I haven't waded into this because I have been unable to access the Azimov article. Given the exciting events in the USA, I have exhausted my ration of free NYT articles on four different servers from my PC. However, while waiting for an appointment with an ophthalmologist, I found that I could access it from my smartphone.

Having been brought up in wine during the 50s and 60s when wine lovers concentrated on a rather limited number of places rather than on grape variety, I regard the modern emphasis on grape varieties and their hierarchies with some scepticism. Azimov is stating a truism when he writes "Wine is so much more than simply the grapes that form its basis. What is poured from the bottle is ultimately a combination of the grapes, the site in which the grapes were grown, the farming...."

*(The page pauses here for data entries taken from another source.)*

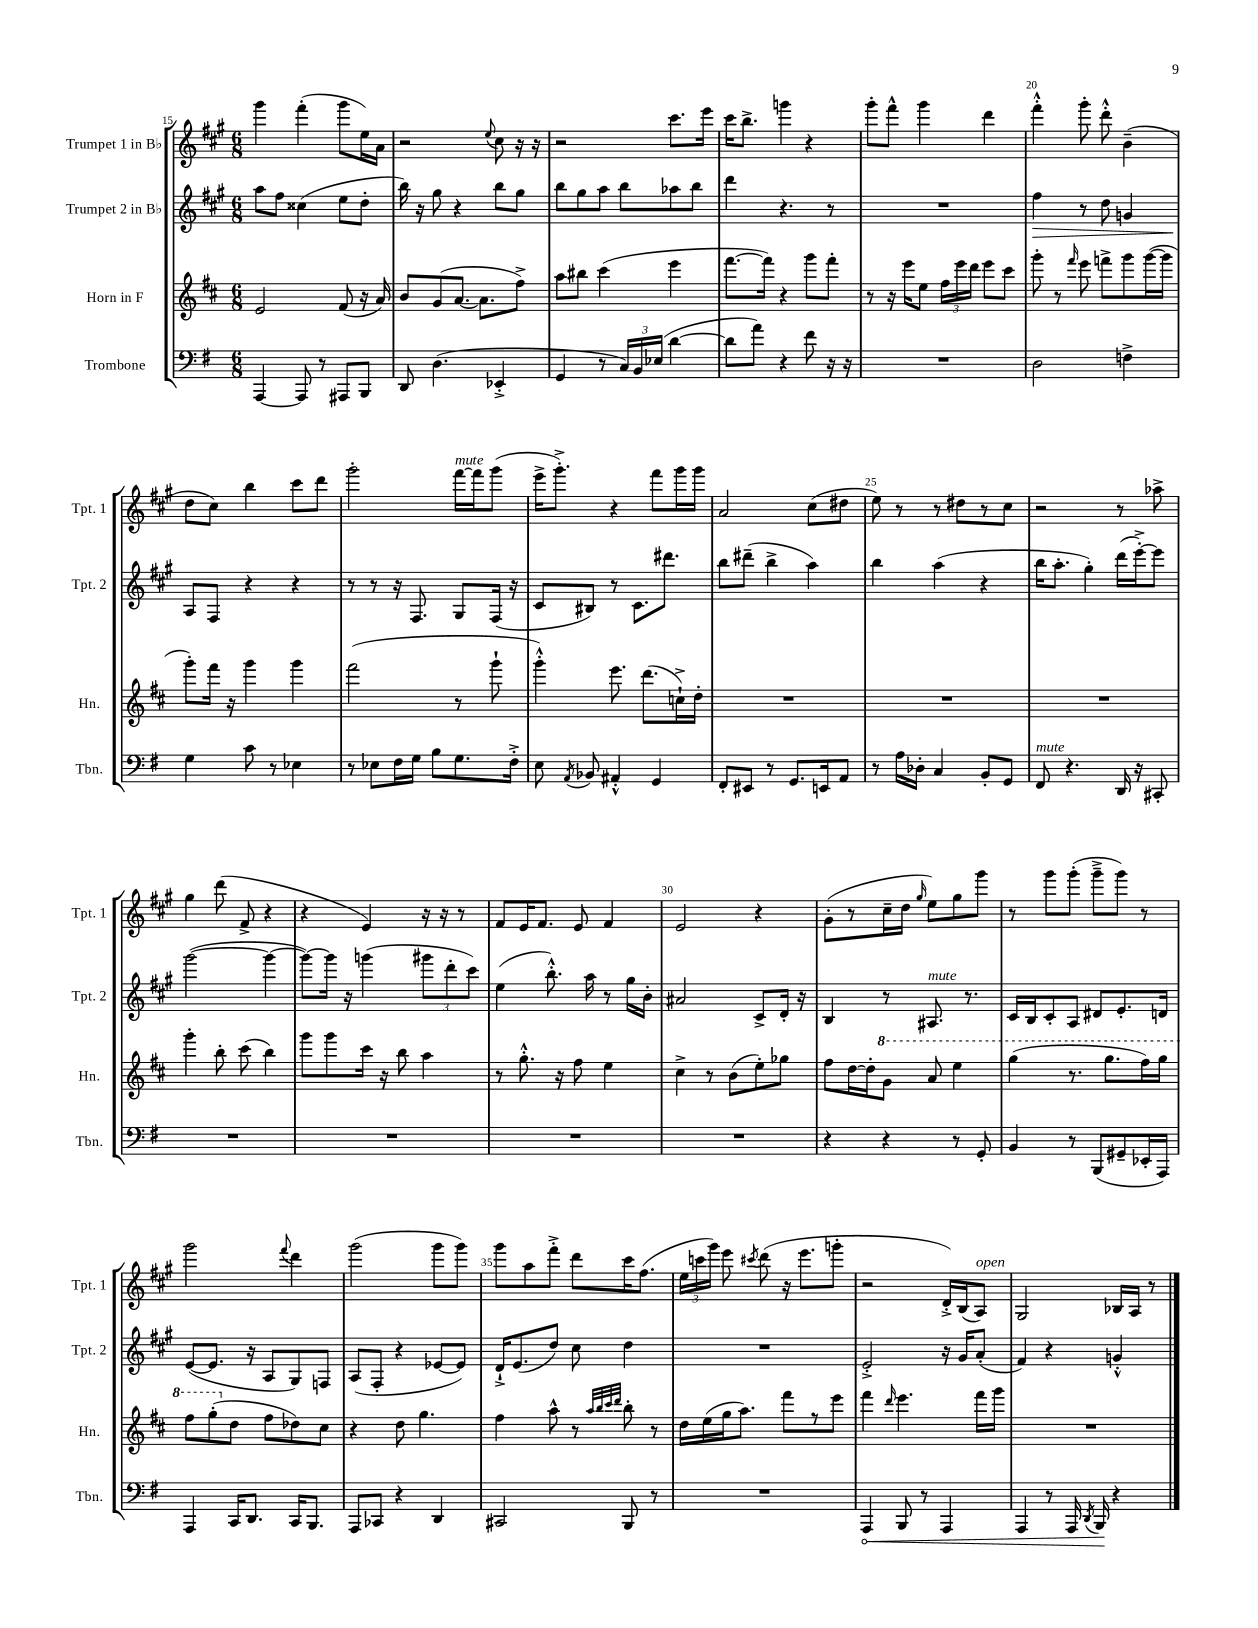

**kern	**kern	**kern	**kern
*staff4	*staff3	*staff2	*staff1
*clefF4	*clefG2	*clefG2	*clefG2
*k[f#]	*k[f#c#]	*k[f#c#g#]	*k[f#c#g#]
*M6/8	*M6/8	*M6/8	*M6/8
[4AAA	2e	8aa	4ggg#
.	.	8ff#	.
8AAA]	.	(4cc##	(4fff#'
8r	.	.	.
8AAA#	(8f#	8ee	8ggg#
8BBB	16r	8dd'	16ee)
.	16a)	.	16a
=	=	=	=
8DD	8b	16bb)	2r
.	.	16r	.
(4.D	(8g	8gg#	.
.	[8.a	4r	.
.	8.a]	.	.
.	.	.	8qqee
4EE-'^	.	8bb	8cc#
.	8ff#^)	8gg#	16r
.	.	.	16r
=	=	=	=
4GG	8aa	8bb	2r
.	8bb#	8gg#	.
8r	(4ccc#	8aa	.
24C)	.	8bb	.
24BB	.	.	.
(24E-	.	.	.
[4d	4eee	8aa-	8.ccc#
.	.	8bb	.
.	.	.	16eee
=	=	=	=
8d]	[8.fff#	4ddd	16ccc#
.	.	.	8.bb^
8a)	.	.	.
.	16fff#])	.	.
4r	4r	4.r	4ggg
8f#	8ggg	.	4r
16r	8fff#'	8r	.
16r	.	.	.
=	=	=	=
2.r	8r	2.r	8ggg#'
.	16r	.	8fff#^^
.	16eee	.	.
.	8ee	.	4ggg#
.	24ff#	.	.
.	24eee	.	.
.	24ddd	.	.
.	8eee	.	4ddd
.	8ccc#	.	.
=	=	=	=
2D	8ggg'	4ff#	4fff#'^^
.	8r	.	.
.	16qqfff#	.	.
.	8eee	8r	8ggg#'
.	8fff^	8dd	8ddd'^^
4F^	8ggg	4g	(4b~
.	([16ggg	.	.
.	16ggg]	.	.
=	=	=	=
4G	8ggg')	8A	8dd
.	16fff#	8F#	8cc#)
.	16r	.	.
8c	4ggg	4r	4bb
8r	.	.	.
4E-	4ggg	4r	8ccc#
.	.	.	8ddd
=	=	=	=
8r	(2fff#	8r	2ggg#'
8E-	.	8r	.
16F#	.	16r	.
16G	.	8.F#	.
8B	.	.	.
8.G	8r	8G#	[16fff#
.	.	.	16fff#]
.	8ggg`	(16F#	(8ggg#
16F#'^	.	16r	.
=	=	=	=
8E	4ggg'^^)	8c#	16eee^
.	.	.	8.ggg#'^)
8qAA	.	.	.
8BB-	.	8B#)	.
4AA#'^^	8.eee	8r	4r
.	.	8.c#	.
.	(8.ddd	.	.
4GG	.	.	8fff#
.	.	8.ddd#	.
.	16cc`^)	.	16ggg#
.	16dd'	.	16ggg#
=	=	=	=
8FF#'	2.r	8bb	2a
8EE#	.	(8ddd#~	.
8r	.	4bb^	.
8.GG	.	.	.
.	.	4aa)	(8cc#
16EE	.	.	.
8AA	.	.	8dd#
=	=	=	=
8r	2.r	4bb	8ee)
16A	.	.	8r
16D-'	.	.	.
4C	.	(4aa	8r
.	.	.	8dd#
8BB'	.	4r	8r
8GG	.	.	8cc#
=	=	=	=
8FF#	2.r	16bb	2r
.	.	8.aa'	.
4.r	.	.	.
.	.	4gg#')	.
16DD	.	(16ddd	8r
16r	.	[16eee'^)	.
8CC#'	.	8eee]	8aa-^
=	=	=	=
2.r	4ggg'	([2ggg#	4gg#
.	8bb'	.	(8ddd
.	(8ccc#	.	8f#^
.	4bb)	4ggg#_	4r
=	=	=	=
2.r	8ggg	8ggg#_)	4r
.	8ggg	16ggg#]	.
.	.	16r	.
.	16ccc#	(4ggg	4e)
.	16r	.	.
.	8bb	.	.
.	4aa	12ggg#	16r
.	.	.	16r
.	.	12ddd'	.
.	.	.	8r
.	.	12ccc#)	.
=	=	=	=
2.r	8r	(4ee	8f#
.	8.gg'^^	.	16e
.	.	.	8.f#
.	.	8.bb'^^)	.
.	16r	.	.
.	8ff#	.	8e
.	.	16aa	.
.	4ee	8r	4f#
.	.	16gg#	.
.	.	16b'	.
=	=	=	=
2.r	4cc#^	2a#	2e
.	8r	.	.
.	(8b	.	.
.	8ee')	8c#^	4r
.	8gg-	16d'	.
.	.	16r	.
=	=	=	=
4r	8ff#	4B	(8g#'
.	[16dd	.	8r
.	16dd']	.	.
4r	8gg	8r	16cc#~
.	.	.	16dd
.	.	.	16qqgg#
.	8aa	8.A#	8ee)
8r	4eee	.	8gg#
.	.	8.r	.
8GG'	.	.	8ggg#
=	=	=	=
4BB	(4ggg	16c#	8r
.	.	16B	.
.	.	8c#'	8ggg#
8r	8.r	8A	(8ggg#'
(8BBB	.	8d#	8ggg#~^
.	8.ggg	.	.
8GG#~	.	8.e'	8ggg#)
16EE-'	16fff#)	.	8r
16AAA)	16ggg	16d	.
=	=	=	=
4AAA	8fff#	([8e	2ggg#
.	(8ggg'	8.e]	.
16CC	8dd	.	.
8.DD	.	16r	.
.	8ff#	8A	.
.	.	.	8qqfff#
16CC	8dd-)	8G#)	4ddd
8.BBB	.	.	.
.	8cc#	8F	.
=	=	=	=
8AAA	4r	(8A	(2ggg#
8CC-	.	8F#'	.
4r	8dd	4r	.
.	4.gg	.	.
4DD	.	[8e-	8ggg#
.	.	8e-])	8ggg#)
=	=	=	=
2CC#	4ff#	16d`^	8ggg#
.	.	(8.e	.
.	.	.	8aa
.	8aa^^	8dd)	8fff#'^
.	8r	8cc#	8ddd
.	32qqaa	.	.
.	32qqbb	.	.
.	32qqccc#	.	.
.	32qqddd	.	.
8BBB	8bb'	4dd	16ccc#
.	.	.	(8.ff#
8r	8r	.	.
=	=	=	=
2.r	16dd	2.r	24ee
.	.	.	24ccc
.	(16ee	.	.
.	.	.	24ggg#)
.	16gg	.	8eee
.	8.aa)	.	.
.	.	.	8qccc#
.	.	.	(8ddd
.	8fff#	.	16r
.	.	.	8.eee
.	8r	.	.
.	8eee	.	8ggg'
=	=	=	=
4AAA	4fff#	2e'^	2r
.	16qqddd	.	.
8BBB	4.eee	.	.
8r	.	.	.
4AAA	.	16r	16d'^)
.	.	16g#	(16B
.	16fff#	(8a'	8A)
.	16ggg	.	.
=	=	=	=
4AAA	2.r	4f#)	2G#
8r	.	4r	.
16AAA	.	.	.
8qDD	.	.	.
16BBB	.	.	.
4r	.	4g'^^	16B-
.	.	.	16A
.	.	.	8r
==	==	==	==
*-	*-	*-	*-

Since the 70s, wines from certain other places, e.g. Langhe, Tuscany, Rioja and Wachau, have been more widely perceived as having nobility and their grape varieties with them. The newly fashionable "great" grapes such as Mencia and Nerello Mascalese depend on the outstanding siting of the former in Bierzo and Ribeira Sacra and of the latter in Etna and to the emergence of talented growers able to exploit that potential. That said, in areas where several grapes are cultivated such as Alsace/Germany or Piedmont, certain varieties do IMO show themselves more "noble", e.g. Riesling and Nebbiolo, than the others in the area, even though those others, e.g. Pinot gris and Barbera, can also produce very enjoyable wine there.

As for trying to find suitable sites for all these different grapes in other parts of the world, I am all in favour although I believe that it will require a lot of trial and error to get results as good as in the home countries. Some grapes, e.g. Cabernet Sauvignon, seem to find suitable sites more easily than others, e.g. Merlot.